Maka, dalam pandangan van Dam: “Jika orang-orang di Barat, misalnya, menganggap Islam dan demokrasi tidak sesuai, bukankah itu tugas mereka membuktikan demikianlah halnya. Bagaimana kalau, misalnya saya nyatakan, sepanjang abad ke-20 tiga kediktatoran paling merusak memancar dari dalam Eropa; yaitu Nazi Jerman di bawah Hitler, fasis Italia di bawah Mussolini, dan falangist Spanyol di bawah Jenderal Franco.
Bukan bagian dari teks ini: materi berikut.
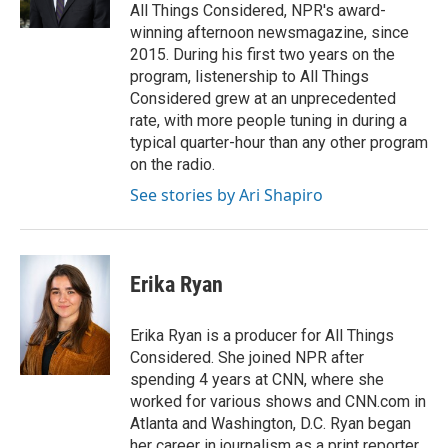
k
n
All Things Considered, NPR's award-
winning afternoon newsmagazine, since
2015. During his first two years on the
program, listenership to All Things
Considered grew at an unprecedented
rate, with more people tuning in during a
typical quarter-hour than any other program
on the radio.
See stories by Ari Shapiro
Erika Ryan
Erika Ryan is a producer for All Things
Considered. She joined NPR after
spending 4 years at CNN, where she
worked for various shows and CNN.com in
Atlanta and Washington, D.C. Ryan began
her career in journalism as a print reporter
Dan jika saya tambahkan, ketiga negara ini memiliki penduduk mayoritas [mutlak] Kristen dan kaum mayoritas ini cukup religius pada masa ketiga kediktatoran merajalela di sana. Apakah ini berarti Kristianitas dan demokrasi sebenarnya tidak sejalan? Van Dam mengakui, jika ia membuat pernya taan terakhir ini, pastilah ia ditertawakan karena dianggap mengada-ada. Tetapi kini, sebagian besar negara Eropa adalah demokrasi dan mayoritas terbesar penduduknya tetap merupakan pemeluk Kristianitas. “Dan ini merupakan bukti dengan sendirinya; kita tidak perlu mempelajari kitab Bibel dan teks-teks Kristen lainnya untuk meyakinkan bahwa Kristianitas dan demokrasi berkesesuaian.”
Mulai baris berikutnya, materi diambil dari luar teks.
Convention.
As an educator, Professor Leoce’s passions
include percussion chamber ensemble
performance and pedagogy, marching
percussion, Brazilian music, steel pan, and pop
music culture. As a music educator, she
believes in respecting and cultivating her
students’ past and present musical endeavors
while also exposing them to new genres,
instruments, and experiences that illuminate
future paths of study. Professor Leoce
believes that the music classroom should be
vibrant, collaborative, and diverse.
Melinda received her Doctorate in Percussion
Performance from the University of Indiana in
Dalam konteks itu, inilah argumennya tentang Islam dan demokrasi: “Jika kita mengikuti logika yang sama, kita tidak perlu mengkaji Alquran dan teks-teks lainnya untuk meyakinkan kita bahwa Islam dan demokrasi dapat berjalan beriringan. Hal ini terlihat dari negara-negara mayoritas Muslim yang menerapkan demokrasi, seperti Indonesia (dengan 202 juta Muslim), Pakistan (174 juta), Bangladesh (145 juta), serta Turki dan Nigeria (masing-masing 78 juta). Atau demokrasi dengan penduduk Muslim cukup besar, seperti India (dengan 161 juta Muslim), sehingga menjadi negara ketiga terbesar di dunia yang memiliki jumlah penduduk Muslim setelah Indonesia dan Pakistan.”
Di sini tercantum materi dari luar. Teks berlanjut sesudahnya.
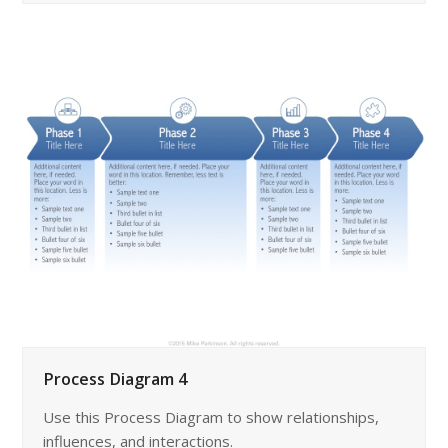
Process Diagram 4
Use this Process Diagram to show relationships,
influences, and interactions.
Dengan logika ini, van Dam melanjutkan, terdapat berbagai negara Muslim dengan sistem politik demokratis, seperti juga terdapat berbagai negara Muslim dengan kediktatoran. Hal yang sama juga berlaku bagi negara-negara non-Muslim; sebagiannya demokratis, tetapi sebagian lagi kediktatoran. “Jadi, semua ini memberikan indikasi bahwa Islam dan demokrasi bisa berjalan seiring dengan baik, tetapi juga bisa sebaliknya. Dan, hal yang sama juga berlaku bagi negara-negara yang memiliki penduduk yang beragama lain, seperti Kristianitas. Karena itu, orang dapat mengambil sebuah kesimpulan pokok bahwa dalam praktiknya tidak ada hubungan spesifik [agama] di sini, apakah dengan demokrasi atau kediktatoran.”

Penulis adalah Direktur Sekolah Pascasarjana UIN Syarif Hidayatullah Jakarta

Tulisan dimuat pada Harian Republika, Kamis (10/11).